First of all, ctDNA from melanoma patients can be used as a diagnosed tool. With the IdyllaTM platform and its cartridges, only 1 ml of plasma is sufficient to detect BRAF and NRAS mutations within 90 minutes. The sensitivity of the assay is approximately 75% but the specificity is reported at 100%. Therefore, if test results come back positive, physicians can be confident that the patient indeed has a BRAF mutation. In addition, ctDNA can also be used as an early detection method for progressive disease and as a prognostic marker. Two exploratory clinical studies were conducted to learn more on the potential of ctDNA in this setting.

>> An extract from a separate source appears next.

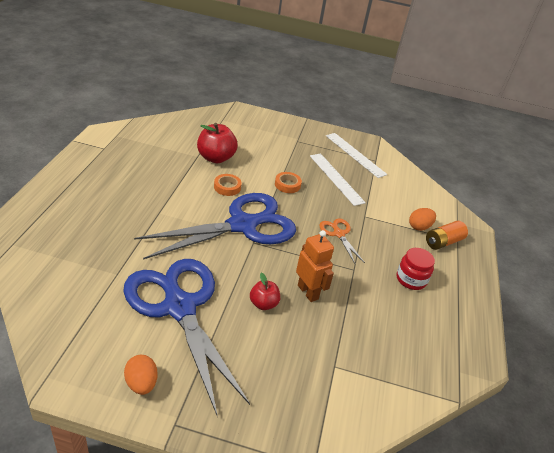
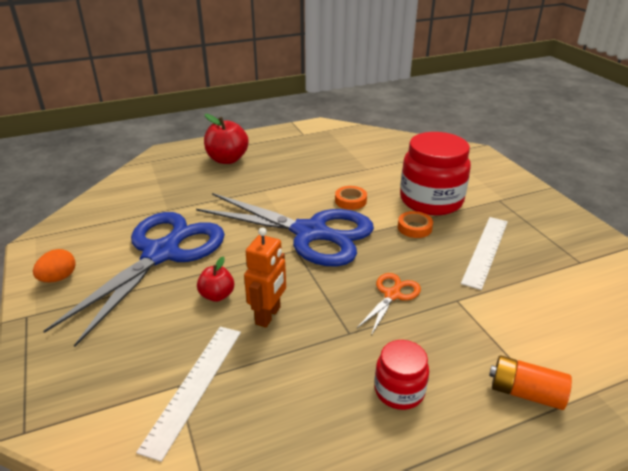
camera: 60 degrees right, 5 degrees down
(216, 158) = (381, 176): red apple -> red apple (227, 159)
(268, 160) = (431, 200): none -> red jar
(355, 154) = (557, 243): white ruler -> white ruler (194, 386)
(419, 227) = (517, 355): orange egg -> none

In the first study, 36 patients with first-time therapy under BRAF/MEK inhibitors were followed by imaging and the collection of ctDNA fractions. Remarkably, for some patients there was an increase in the BRAFV600 mutant ctDNA fraction detected even before disease progression became apparent on imaging. In contrast, patients in whom ctDNA levels became undetectable after targeted therapy had a significantly improved progression-free survival (PFS) compared to patients for whom ctDNA remained detectable (p < 0.001). The second study included 25 patients with a BRAF/MEK inhibitor rechallenge treatment. In these patients, all except one patient had zero detectable BRAFV600E mutant ctDNA when they had a confirmed partial response. These results clearly underscore the role of ctDNA as a prognostic biomarker for targeted therapy treated melanoma.

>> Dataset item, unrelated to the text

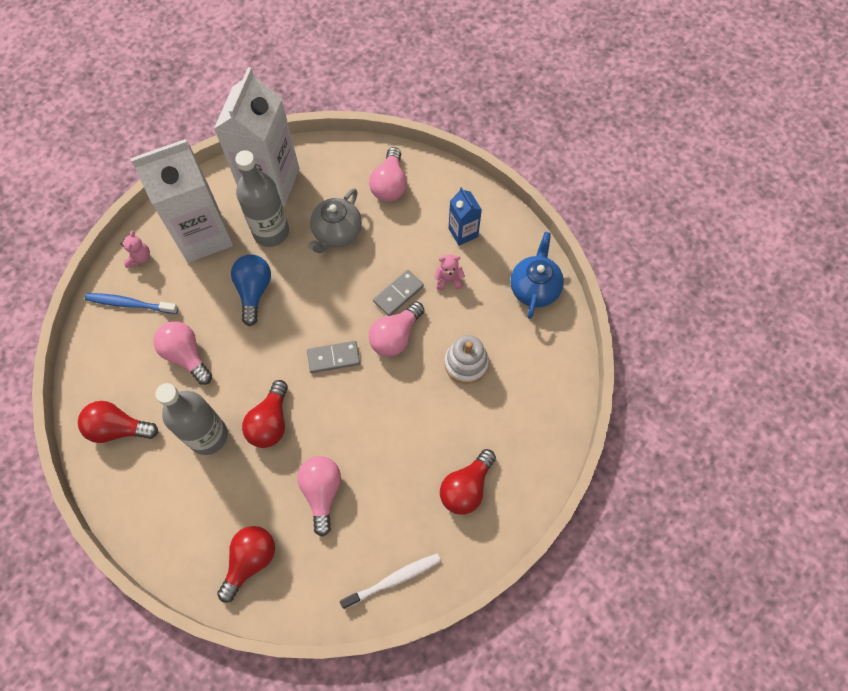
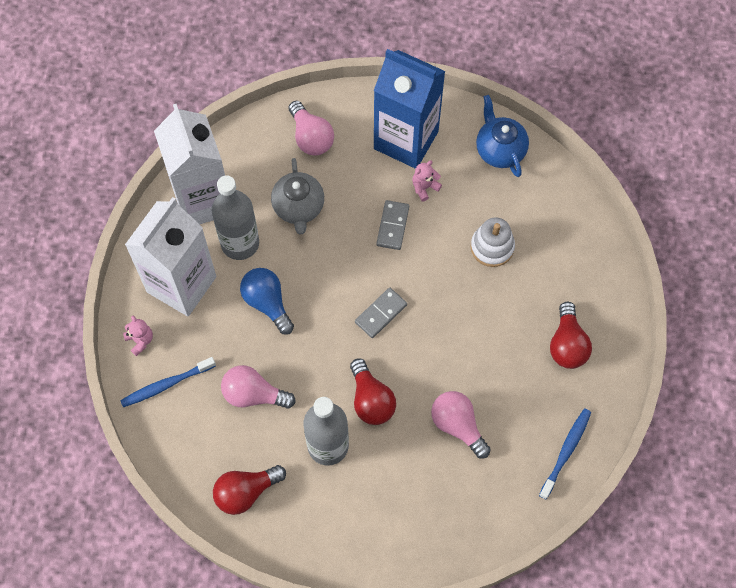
camera: 35 degrees left, 0 degrees up
(250, 561) = (443, 516): red light bulb -> none
(393, 580) = (566, 452): white toothbrush -> blue toothbrush
(395, 336) = (418, 263): pink light bulb -> none
(463, 232) = (406, 140): blue carton -> blue carton, size x2.14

Monitoring patients on immunotherapy

In order to monitor patients during anti-PD1 treatment, 85 melanoma patients on pembrolizumab were included in a study. Median follow-up of these patients was 50 weeks (range 7-105 weeks). As only IdyllaTM cartridges for BRAF mutations were available at the time of study initiation, NRAS mutations were screened by a droplet digital PCR platform from Bio-Rad. In patients with good responses, already after three weeks (i.e. the first administration of pembrolizumab) BRAFV600E copy numbers became undetectable in plasma. Patients with undetectable ctDNA at baseline had a better overall survival (OS, median not reached vs. 21 weeks) and PFS (median 26 vs. 9 weeks) compared to patients with detectable ctDNA levels. In general, patients with ctDNA levels > 500 copies/ml at baseline or week 3 were associated with  a poor clinical outcome. Of note, patients who had progressive disease exclusively in the central nervous system (CNS) had undetectable ctDNA at baseline and at subsequent assessments. In an analysis (N= 75) excluding patients with progressive disease only in the CNS,  undetectable ctDNA at any time point during treatment correlated with a better OS (p< 0.001). For patients with progressive disease exclusively in the CNS, all samples at baseline and during monitoring had undetectable ctDNA. The median PFS in this subgroup was only five weeks. For the remaining nineteen patients with progressive disease, eleven had baseline ctDNA levels higher than 500 copies/ml and eight patients had more than 500 copies/ml at week three assessment. Median PFS and OS in this subgroup of nineteen patients were respectively 6 weeks and 9 weeks. In addition, ctDNA correlated with the total tumour burden and metabolic tumour burden as measured by PET-CT scan.

Conclusion

Due to 100% specificity, ctDNA detection in plasma can be used as a diagnostic tool in melanoma. ctDNA monitoring during targeted therapy has prognostic value and baseline ctDNA is predictive for clinical outcome of anti-PD1 therapy. On the other hand, high levels (≥ 500 copies/ml) at baseline or week three correlate with a poor clinical outcome.

Reference

Serement T, et al. Circulating tumor DNA for melanoma patients in clinical practice. Presented at EADO 2021.